## DATA SHOWN
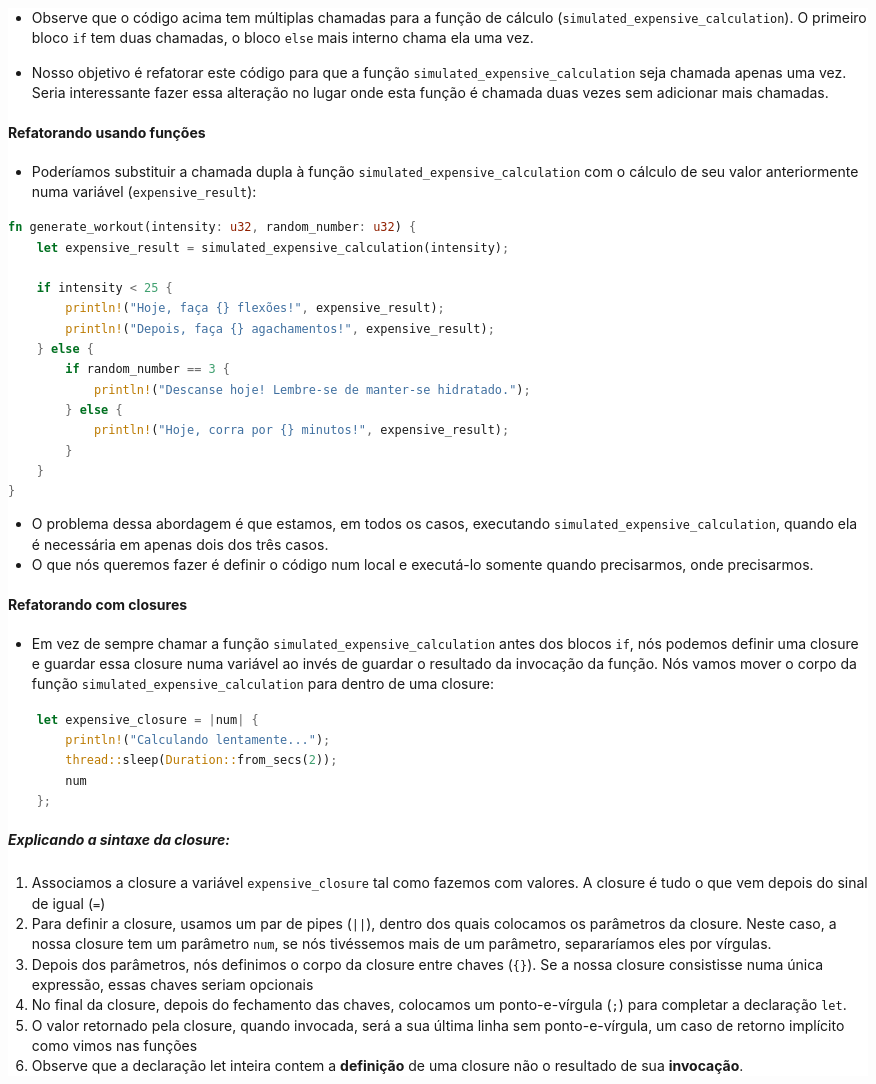 - Observe que o código acima tem múltiplas chamadas para a função de cálculo (`simulated_expensive_calculation`). O primeiro bloco `if` tem duas chamadas, o bloco `else` mais interno chama ela uma vez.

- Nosso objetivo é refatorar este código para que a função `simulated_expensive_calculation` seja chamada apenas uma vez. Seria interessante fazer essa alteração no lugar onde esta função é chamada duas vezes sem adicionar mais chamadas.

#### Refatorando usando funções

- Poderíamos substituir a chamada dupla à função `simulated_expensive_calculation` com o cálculo de seu valor anteriormente numa variável (`expensive_result`):

```rust
fn generate_workout(intensity: u32, random_number: u32) {
    let expensive_result = simulated_expensive_calculation(intensity);

    if intensity < 25 {
        println!("Hoje, faça {} flexões!", expensive_result);
        println!("Depois, faça {} agachamentos!", expensive_result);
    } else {
        if random_number == 3 {
            println!("Descanse hoje! Lembre-se de manter-se hidratado.");
        } else {
            println!("Hoje, corra por {} minutos!", expensive_result);
        }
    }
}
```

- O problema dessa abordagem é que estamos, em todos os casos, executando `simulated_expensive_calculation`, quando ela é necessária em apenas dois dos três casos.
- O que nós queremos fazer é definir o código num local e executá-lo somente quando precisarmos, onde precisarmos.

#### Refatorando com closures
- Em vez de sempre chamar a função `simulated_expensive_calculation` antes dos blocos `if`, nós podemos definir uma closure e guardar essa closure numa variável ao invés de guardar o resultado da invocação da função. Nós vamos mover o corpo da função `simulated_expensive_calculation` para dentro de uma closure:

```rust
    let expensive_closure = |num| {
        println!("Calculando lentamente...");
        thread::sleep(Duration::from_secs(2));
        num
    };
```

##### Explicando a sintaxe da closure:
1. Associamos a closure a variável `expensive_closure` tal como fazemos com valores. A closure é tudo o que vem depois do sinal de igual (`=`)
2. Para definir a closure, usamos um par de pipes (`||`), dentro dos quais colocamos os parâmetros da closure. Neste caso, a nossa closure tem um parâmetro `num`, se nós tivéssemos mais de um parâmetro, separaríamos eles por vírgulas.
3. Depois dos parâmetros, nós definimos o corpo da closure entre chaves (`{}`). Se a nossa closure consistisse numa única expressão, essas chaves seriam opcionais
4. No final da closure, depois do fechamento das chaves, colocamos um ponto-e-vírgula (`;`) para completar a declaração `let`.
5. O valor retornado pela closure, quando invocada, será a sua última linha sem ponto-e-vírgula, um caso de retorno implícito como vimos nas funções
6. Observe que a declaração let inteira contem a **definição** de uma closure não o resultado de sua **invocação**.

## TASK DETAILS
Please state how many lines in the listing hold the string "apenas", giving the number alone.

## SOLUTION
2